Желая показать, что он в этом доме не гость, а хозяин, Никита занялся кормлением Серка и устройством для него жилья… Так, совсем неожиданно к Серко привалило сразу два счастья. Первым счастьем было то, что он, кажется, никогда еще не едал такого вкусного супа, с мясом и с размоченным хлебом, а второе счастье – жилье. Верхом блаженства для Серка был тот момент, когда Никита принес сбитую из фанеры собачью хату, поставил ее вблизи порога, вытер тряпкой крышу, а внутри постелил солому. Своим желтым глазкам Серко не верил, что теперь у него снова было свое место и что он, свернувшись на мягкой соломе, сытый и довольный, мог положить свою остроносую, почти что лисью морду на согнутые передние лапы и смотреть на тазик, который только что был им вылизан досуха. Тут же стояли Никита и незнакомая Серку женщина, и эта женщина сказала:

– Как он, бедняжка, обрадовался.

– Еще бы не обрадоваться, – ответил Никита, и Серко мысленно с ним согласился. – Отличный пес, а житуха у него была аховская.

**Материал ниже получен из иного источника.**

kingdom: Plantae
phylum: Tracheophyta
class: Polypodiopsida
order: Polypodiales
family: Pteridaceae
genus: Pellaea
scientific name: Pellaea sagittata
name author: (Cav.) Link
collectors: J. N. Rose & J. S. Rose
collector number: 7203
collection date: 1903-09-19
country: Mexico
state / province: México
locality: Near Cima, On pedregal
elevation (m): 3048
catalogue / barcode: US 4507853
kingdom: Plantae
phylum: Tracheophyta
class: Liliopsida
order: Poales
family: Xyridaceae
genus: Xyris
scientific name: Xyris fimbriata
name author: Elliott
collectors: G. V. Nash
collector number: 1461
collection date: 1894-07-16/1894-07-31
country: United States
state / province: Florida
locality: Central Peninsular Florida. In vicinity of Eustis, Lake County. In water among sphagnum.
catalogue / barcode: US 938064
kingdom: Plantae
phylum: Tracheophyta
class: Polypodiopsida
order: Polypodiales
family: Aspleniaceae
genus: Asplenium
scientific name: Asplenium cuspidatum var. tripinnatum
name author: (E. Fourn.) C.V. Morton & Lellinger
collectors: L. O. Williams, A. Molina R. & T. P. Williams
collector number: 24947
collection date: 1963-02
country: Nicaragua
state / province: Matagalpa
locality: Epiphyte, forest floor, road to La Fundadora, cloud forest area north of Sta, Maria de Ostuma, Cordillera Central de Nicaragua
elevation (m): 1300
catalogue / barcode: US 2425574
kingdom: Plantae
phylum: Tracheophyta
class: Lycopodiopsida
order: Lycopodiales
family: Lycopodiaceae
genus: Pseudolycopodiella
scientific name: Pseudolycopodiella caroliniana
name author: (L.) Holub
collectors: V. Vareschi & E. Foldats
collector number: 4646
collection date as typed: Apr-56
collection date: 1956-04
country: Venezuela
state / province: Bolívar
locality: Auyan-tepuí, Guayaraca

– Грязный, надо бы его помыть.

– Хорошо бы, – согласился Никита.

– Никита, не сажай его на цепь, не надо. Не люблю цепных собак. Пусть живет свободно. Понравится ему у нас – останется, не понравится – убежит.

«Какая умная и какая добрая женщина! Вот такую бы мио хозяйку, – невольно и с завистью подумал Серко. – Увидела, что я грязный, и сказала, что надо меня помыть. И правильно: зачем меня держать на цепи, только мозоли натирать на шее. И сказала: понравится не у меня, а у нас. Значит, и Никита будет тут жить. Вот хорошо, что я отыскал его»…

Об этом же Серко хотел сказать и Никите. Не успел. Умная и добрая женщина увела Никиту в хату. Оставшись один в своей конуре, Серко в сладостной дремоте закрыл глазки и решил хоть раз выспаться так, как полагается спать настоящему дворовому псу, чтобы ночью не дремать…

Проснулся Серко, когда уже стемнело, вышел из будки, потянулся, прошелся под темными окнами, понюхал и тем же своим острым и безошибочным чутьем понял, что Никита находится в хате.